Obsèques de Me Antoine Sollacaro, l'enquête sur la piste du grand banditisme
L'avocat Antoine Sollacaro est inhumé vendredi après-midi dans ...© 2012 AFP
L'avocat Antoine Sollacaro est inhumé vendredi après-midi dans son village natal de Propriano (Corse-du-Sud), tandis que les enquêteurs poursuivent leur travail de fourmi pour retrouver les auteurs de son assassinat, qui a conduit le gouvernement à s'emparer du dossier du crime organisé dans l'île.

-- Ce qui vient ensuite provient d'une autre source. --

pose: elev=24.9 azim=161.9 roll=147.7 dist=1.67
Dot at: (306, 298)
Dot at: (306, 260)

Confrères insulaires de Me Sollacaro, mais aussi des barreaux de Marseille, Paris et Nice notamment, magistrats, élus de tous bords, amis, proches... Une assistance considérable était attendue dans l'église Notre-Dame de la Miséricorde qui surplombe le port de Propriano, pour rendre un dernier hommage à l'un des avocats les plus connus de l'île.
Depuis mardi, cette station balnéaire de quelque 3.000 âmes, où Me Sollacaro vit le jour le 30 janvier 1949 et où il a toujours conservé un cabinet secondaire, est en deuil, la plupart des commerces devant fermer leur porte.

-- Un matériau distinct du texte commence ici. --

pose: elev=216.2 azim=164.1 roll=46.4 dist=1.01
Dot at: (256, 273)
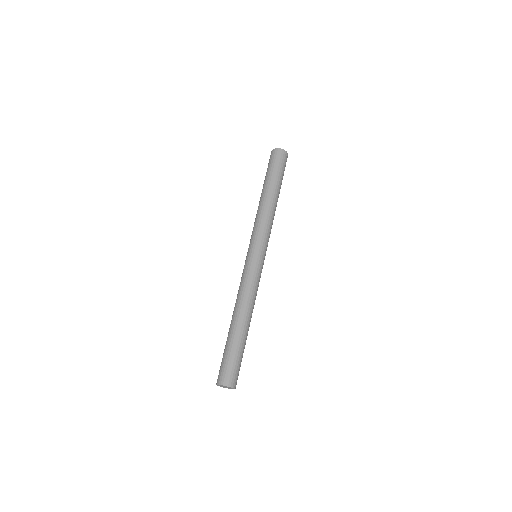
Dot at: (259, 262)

Un éloge funèbre devait être prononcé durant l'office religieux par le bâtonnier d'Ajaccio, Me Marc Maroselli.
Dans la matinée, le barreau de Marseille, qui compte de nombreux avocats corses, a observé une minute de silence à la mémoire de Me Sollacaro, tué de neuf balles mardi à Ajaccio, à 63 ans.
A Ajaccio, les enquêteurs de la police judiciaire, renforcés d'une dizaine de fonctionnaires de la direction centrale, poursuivaient leurs investigations sur ce 15e assassinat depuis janvier en Corse.
Ils étudient tous les indices qui permettraient de retrouver la trace du commando de deux tueurs en moto qui a exécuté l'ancien bâtonnier d'Ajaccio dans une station-service proche du centre-ville, où il s'arrêtait chaque matin acheter le journal. Ils ont retrouvé le propriétaire d'une moto du type de celle utilisée par le commando, une BMW GS 1200, déclarée volée récemment à Ajaccio.
L'enquête pourrait s'orienter vers la piste du grand banditisme, notamment au regard du mode opératoire portant la signature de tueurs très expérimentés, a-t-on indiqué de source judiciaire.
La Juridiction interrégionale spécialisée (Jirs, chargée de la lutte contre le crime organisé) de Marseille, saisie de l'affaire, a ouvert une information judiciaire vendredi.
Les enquêteurs, qui se sont rendus avec le bâtonnier Maroselli au cabinet et au domicile de Me Sollacaro, examinent aussi certains dossiers sur lesquels travaillait la victime, instruits notamment à la Jirs.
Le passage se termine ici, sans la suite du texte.